III. The Draft: The Bulls took Kentucky point guard Marquis Teague in a huge steal for them, getting a fast and talented point guard to eventually provide the stability at backup point they need behind Rose.

Teague is exceptionally athletic and has all the tools you look for. He needs to slow down and understand how to control the game and his turnovers, but those are all things that you expect from a young point guard. Sky's the limit with Teague.

IV. Free Agency: Houston almost immediately signed restricted free agent Omer Asik to a massive $25 million offer sheet with a poison pill included. Word never leaked conclusively about what they would do but there was a lot of talk they wouldn't match, and when the time came, they didn't.

Losing Asik breaks up one of the best defensive bench combos in the league with Asik and Taj Gibson, and leaves a gaping hole at reserve center for Chicago.

To clear cap space, the Bulls jettisoned Kyle Korver to Atlanta in a trade that didn't make a whole lot of sense, Korver wasn't overly expensive and was still doing what he does, nail three pointers consistently with the best of the league.

Watson and Lucas were also shown the door, allowed to leave without a fight in free agency. The Bulls then signed Kirh Hinrich to a deal that wasn't as high as the offer he was on when the Bulls traded him for cap relief, but still probably an overpay considering his age and production. It's assumed that Hinrich will start for Rose and try and manage the offense.

Their big offseason bench additions to try and reform the Bench Mob? Marco Belinelli, Nazr Mohammed, Vlad Radmanovic, and Nate Robinson.

Woo.

The Bulls added veteran experience, and Belinelli and Radmanovic can both score, but overall, it certainly feels like a step back.

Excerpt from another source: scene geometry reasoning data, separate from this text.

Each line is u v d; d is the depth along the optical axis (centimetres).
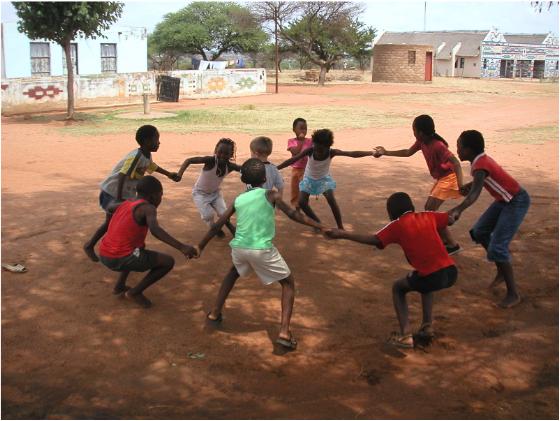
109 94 2798
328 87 4322
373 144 1545
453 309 524
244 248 456
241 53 6281
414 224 445
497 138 1703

Honestly, the impression was given but not stated that the Bulls have written off 2012-2013. With Rose out until possibly March or later, and having to recover for up to a year after that to get back to where he was prior to tearing his ACL, there was just no way to be sure the team could contend. Even with the success Chicago had in the regular season without Rose last year, ownership did not seem willing to break the bank to keep together a team that couldn't win a title.

Surprisingly, the Bulls are still on pace to pay the luxury tax for the first time in team history, a remarkable testament to Jerry Reinsdorf's obsession with costs. But there's still time to move Rip Hamilton to clear space and get under the line by the trade deadline.

The Bulls didn't fall apart or blow it up in the offseason, they just kind of stumbled back a bit.

V. Overall grade and accomplishments: C

You can't blame them for not going all-out with Rose on the shelf. But they had something going with the Bench Mob, and losing all of it seems extreme. Is Nate Robinson really an upgrade on John Lucas III? Is Kirk Hinrich going to be healthy enough to be an upgrade on C.J. Watson? Can Nazr Mohammed make an impact like Asik did?

They had a good draft, but the Bulls don't seem to be pressing themselves this year. This team won the overall seed in the East two years in a row. And now it looks like they're shutting it down while making it look like they're not.

Yet another reason the Derrick Rose injury was truly awful.